Experiences in such distant corners of the world could only generate a heterogeneous and deliberately disjointed performance. It is no coincidence that the subtitle of the work is Inhabiting the World. The diversity of gestural palettes adopted by the performers, who are also the choreographers, conveys the plural variety of peoples and cultures across the globe, almost suggesting a struggle against ideological absolutism in favour of the relativity of viewpoints. What unites the four solos, by contrast, seems to be the desire to convey the impressions and emotions the dancers experienced first-hand in the places they travelled through, including disturbance and frustration. Amplifying this is a highly coherent musical horizon, dominated by percussions that echo the beat of the human heart and the roar of vital energy.
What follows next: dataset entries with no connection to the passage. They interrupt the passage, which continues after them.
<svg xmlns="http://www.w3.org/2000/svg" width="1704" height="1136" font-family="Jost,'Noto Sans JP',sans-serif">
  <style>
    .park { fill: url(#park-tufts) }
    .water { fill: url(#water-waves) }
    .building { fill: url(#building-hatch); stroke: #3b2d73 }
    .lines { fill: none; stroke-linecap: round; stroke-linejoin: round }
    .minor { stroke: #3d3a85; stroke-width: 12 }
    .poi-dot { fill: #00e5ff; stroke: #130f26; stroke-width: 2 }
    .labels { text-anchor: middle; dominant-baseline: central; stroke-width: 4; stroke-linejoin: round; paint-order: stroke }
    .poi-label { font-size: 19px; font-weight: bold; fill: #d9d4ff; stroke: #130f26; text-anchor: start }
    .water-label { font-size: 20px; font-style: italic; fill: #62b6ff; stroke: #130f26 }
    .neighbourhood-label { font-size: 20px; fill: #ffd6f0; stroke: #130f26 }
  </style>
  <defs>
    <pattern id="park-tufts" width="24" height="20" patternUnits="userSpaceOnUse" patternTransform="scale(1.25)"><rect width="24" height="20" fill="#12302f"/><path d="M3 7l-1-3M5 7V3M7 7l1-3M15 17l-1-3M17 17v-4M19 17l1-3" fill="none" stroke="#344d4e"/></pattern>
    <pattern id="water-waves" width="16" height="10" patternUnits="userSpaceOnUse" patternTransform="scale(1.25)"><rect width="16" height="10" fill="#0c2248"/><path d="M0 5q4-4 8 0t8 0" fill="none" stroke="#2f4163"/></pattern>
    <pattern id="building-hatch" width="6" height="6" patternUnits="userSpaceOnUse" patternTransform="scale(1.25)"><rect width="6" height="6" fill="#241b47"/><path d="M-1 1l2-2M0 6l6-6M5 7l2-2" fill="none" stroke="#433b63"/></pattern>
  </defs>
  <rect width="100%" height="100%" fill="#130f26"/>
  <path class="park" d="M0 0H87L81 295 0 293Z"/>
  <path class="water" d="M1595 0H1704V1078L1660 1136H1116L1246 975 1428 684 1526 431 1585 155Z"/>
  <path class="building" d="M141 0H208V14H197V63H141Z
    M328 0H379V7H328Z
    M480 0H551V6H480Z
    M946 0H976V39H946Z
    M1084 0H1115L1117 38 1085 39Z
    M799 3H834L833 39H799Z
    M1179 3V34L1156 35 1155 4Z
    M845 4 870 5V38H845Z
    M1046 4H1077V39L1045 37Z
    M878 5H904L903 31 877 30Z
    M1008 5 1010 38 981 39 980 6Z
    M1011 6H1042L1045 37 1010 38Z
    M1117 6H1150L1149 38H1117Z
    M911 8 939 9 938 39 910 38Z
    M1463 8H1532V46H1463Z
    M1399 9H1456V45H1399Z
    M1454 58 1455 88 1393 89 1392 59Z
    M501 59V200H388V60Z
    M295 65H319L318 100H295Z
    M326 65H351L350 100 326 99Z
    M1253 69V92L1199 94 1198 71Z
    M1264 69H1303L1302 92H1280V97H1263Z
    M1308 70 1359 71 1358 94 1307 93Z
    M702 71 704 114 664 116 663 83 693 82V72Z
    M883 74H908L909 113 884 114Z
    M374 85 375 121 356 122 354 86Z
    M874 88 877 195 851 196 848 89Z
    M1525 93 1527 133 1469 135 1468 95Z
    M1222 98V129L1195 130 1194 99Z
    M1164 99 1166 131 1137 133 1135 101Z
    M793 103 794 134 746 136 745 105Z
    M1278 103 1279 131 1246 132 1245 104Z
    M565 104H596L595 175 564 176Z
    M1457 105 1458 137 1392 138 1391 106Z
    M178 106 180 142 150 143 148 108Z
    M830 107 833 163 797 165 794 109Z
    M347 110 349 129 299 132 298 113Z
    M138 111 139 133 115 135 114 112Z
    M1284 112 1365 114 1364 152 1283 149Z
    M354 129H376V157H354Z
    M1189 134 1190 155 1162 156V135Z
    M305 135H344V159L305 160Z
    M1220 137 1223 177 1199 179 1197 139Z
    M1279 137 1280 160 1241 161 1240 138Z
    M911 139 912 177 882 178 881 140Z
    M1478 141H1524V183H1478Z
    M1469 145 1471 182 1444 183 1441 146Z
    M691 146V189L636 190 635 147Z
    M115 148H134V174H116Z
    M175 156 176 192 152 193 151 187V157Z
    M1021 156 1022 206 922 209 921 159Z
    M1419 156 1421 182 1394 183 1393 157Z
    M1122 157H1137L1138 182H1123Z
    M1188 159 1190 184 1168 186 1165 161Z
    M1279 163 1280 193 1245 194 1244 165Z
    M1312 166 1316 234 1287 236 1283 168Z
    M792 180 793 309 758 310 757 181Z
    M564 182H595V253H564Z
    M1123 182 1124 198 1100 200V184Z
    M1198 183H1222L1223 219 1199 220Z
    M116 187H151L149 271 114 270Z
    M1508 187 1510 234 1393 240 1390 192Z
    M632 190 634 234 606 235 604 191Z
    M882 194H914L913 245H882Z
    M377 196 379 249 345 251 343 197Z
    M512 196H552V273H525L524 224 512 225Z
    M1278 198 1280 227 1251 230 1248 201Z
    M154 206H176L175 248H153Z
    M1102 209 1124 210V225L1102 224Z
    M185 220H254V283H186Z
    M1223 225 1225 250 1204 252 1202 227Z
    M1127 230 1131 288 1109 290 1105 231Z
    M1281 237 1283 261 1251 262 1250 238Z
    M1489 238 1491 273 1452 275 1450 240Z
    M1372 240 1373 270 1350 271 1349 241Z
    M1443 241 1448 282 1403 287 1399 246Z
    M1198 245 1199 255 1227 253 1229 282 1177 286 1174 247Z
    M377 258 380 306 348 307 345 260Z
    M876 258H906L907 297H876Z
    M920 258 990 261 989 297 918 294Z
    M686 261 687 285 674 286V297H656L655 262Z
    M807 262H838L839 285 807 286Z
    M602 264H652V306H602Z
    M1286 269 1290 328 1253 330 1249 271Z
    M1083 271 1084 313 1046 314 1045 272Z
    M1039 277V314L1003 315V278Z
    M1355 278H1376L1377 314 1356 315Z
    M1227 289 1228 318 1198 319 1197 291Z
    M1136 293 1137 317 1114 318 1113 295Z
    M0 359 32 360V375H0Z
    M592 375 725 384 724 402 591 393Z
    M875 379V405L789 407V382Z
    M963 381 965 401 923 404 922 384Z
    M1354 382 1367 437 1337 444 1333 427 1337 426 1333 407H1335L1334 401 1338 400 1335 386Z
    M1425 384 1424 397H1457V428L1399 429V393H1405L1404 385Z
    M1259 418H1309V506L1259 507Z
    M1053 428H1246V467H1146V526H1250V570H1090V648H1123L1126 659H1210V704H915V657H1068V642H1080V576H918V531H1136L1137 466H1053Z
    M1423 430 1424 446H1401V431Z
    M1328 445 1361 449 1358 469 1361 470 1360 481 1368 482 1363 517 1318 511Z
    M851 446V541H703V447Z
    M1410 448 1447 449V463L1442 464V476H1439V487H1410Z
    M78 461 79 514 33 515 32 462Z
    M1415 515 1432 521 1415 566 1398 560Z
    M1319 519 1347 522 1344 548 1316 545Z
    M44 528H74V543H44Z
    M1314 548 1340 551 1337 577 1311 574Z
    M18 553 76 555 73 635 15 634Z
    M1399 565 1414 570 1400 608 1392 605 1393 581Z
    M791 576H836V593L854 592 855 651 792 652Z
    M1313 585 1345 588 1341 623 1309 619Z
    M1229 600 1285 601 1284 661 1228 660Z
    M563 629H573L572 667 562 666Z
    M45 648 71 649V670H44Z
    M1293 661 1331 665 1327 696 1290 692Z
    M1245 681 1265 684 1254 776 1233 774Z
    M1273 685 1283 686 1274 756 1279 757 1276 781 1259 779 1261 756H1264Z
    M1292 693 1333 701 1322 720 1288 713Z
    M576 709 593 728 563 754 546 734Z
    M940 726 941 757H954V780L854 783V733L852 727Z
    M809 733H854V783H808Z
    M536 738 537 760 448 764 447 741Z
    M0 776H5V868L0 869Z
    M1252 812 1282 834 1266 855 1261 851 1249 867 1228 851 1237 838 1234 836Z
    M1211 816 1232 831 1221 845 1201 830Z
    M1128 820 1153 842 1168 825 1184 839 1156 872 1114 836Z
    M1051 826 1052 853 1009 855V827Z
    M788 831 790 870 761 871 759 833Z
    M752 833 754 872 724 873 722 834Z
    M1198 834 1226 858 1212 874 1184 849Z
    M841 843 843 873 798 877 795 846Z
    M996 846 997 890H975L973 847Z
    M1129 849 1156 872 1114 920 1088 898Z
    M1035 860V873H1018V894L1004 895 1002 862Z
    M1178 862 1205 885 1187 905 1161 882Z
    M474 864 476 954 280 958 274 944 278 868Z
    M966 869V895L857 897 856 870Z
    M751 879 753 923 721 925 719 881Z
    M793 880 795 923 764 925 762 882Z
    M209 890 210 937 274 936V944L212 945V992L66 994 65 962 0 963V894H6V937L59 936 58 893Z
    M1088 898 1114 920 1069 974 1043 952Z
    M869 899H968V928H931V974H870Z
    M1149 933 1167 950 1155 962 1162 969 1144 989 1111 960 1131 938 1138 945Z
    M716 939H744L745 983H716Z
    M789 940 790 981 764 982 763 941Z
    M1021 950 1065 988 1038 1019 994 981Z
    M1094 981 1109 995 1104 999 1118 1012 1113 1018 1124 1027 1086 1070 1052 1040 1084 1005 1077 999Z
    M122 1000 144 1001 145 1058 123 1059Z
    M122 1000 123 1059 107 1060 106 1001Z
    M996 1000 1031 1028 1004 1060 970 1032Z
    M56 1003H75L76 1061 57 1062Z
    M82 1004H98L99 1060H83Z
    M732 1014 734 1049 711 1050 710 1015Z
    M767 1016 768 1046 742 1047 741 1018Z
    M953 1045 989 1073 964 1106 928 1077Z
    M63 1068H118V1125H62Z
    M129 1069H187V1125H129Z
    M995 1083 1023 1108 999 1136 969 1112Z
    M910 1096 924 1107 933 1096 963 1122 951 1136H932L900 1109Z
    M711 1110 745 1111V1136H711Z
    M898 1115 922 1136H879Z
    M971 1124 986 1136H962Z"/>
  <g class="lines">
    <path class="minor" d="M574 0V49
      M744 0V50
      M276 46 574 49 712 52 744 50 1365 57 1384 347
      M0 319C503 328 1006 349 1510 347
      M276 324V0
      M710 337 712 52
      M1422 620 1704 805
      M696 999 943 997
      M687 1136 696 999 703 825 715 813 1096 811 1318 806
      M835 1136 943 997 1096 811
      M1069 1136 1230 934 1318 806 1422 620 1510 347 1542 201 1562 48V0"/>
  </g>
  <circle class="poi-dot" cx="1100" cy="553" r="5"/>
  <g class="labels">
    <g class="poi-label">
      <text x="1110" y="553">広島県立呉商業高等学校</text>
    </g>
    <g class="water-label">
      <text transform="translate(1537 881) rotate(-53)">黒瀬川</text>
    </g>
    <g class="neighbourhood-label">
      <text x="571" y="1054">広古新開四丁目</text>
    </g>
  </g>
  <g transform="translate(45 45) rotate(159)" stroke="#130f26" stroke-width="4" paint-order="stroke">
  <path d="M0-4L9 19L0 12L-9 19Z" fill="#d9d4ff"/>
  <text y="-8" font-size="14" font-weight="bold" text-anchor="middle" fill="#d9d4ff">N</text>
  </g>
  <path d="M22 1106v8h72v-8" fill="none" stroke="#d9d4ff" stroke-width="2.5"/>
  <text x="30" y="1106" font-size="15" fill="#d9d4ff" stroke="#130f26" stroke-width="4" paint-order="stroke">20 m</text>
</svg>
The performance’s metamedial quality is most clearly grasped in Sedda’s extreme and demystifying proposal. Although it appears to be the most controversial, his contribution is also the most compelling and densely meaningful. Beyond opening the performance, as already described, he is also entrusted with its conclusion. For more than ten minutes, lying on a transparent plastic mat, he violently and at the same time sensually crushes a series of fruits. Throughout, he fixes the audience with an intense, insistent, provocative gaze, almost erotic, recalling Manet’s Olympia. He teases the spectators, challenges them. Repeatedly, he draws out an enormous sharp knife, whose presence inevitably chills the audience. At the end of the performance, his body is entirely covered in a blood-red liquid that disturbs and unsettles. His work fascinates, astonishes, disorients, and undoubtedly captures attention.

The aggression Sedda puts on display evokes anxieties of abuse, mistreatment, and domination. It is a violence that accepts nothing beyond itself, and before which the audience remains stunned. Vocal expressions of dissent are not absent. At the second performance, a spectator began shouting abuse at the artist. Should the provocation therefore be considered successful? And this leads one to ask, upon leaving the theatre, what remains beyond the scandal. Is unsettling the spectator a sufficient objective?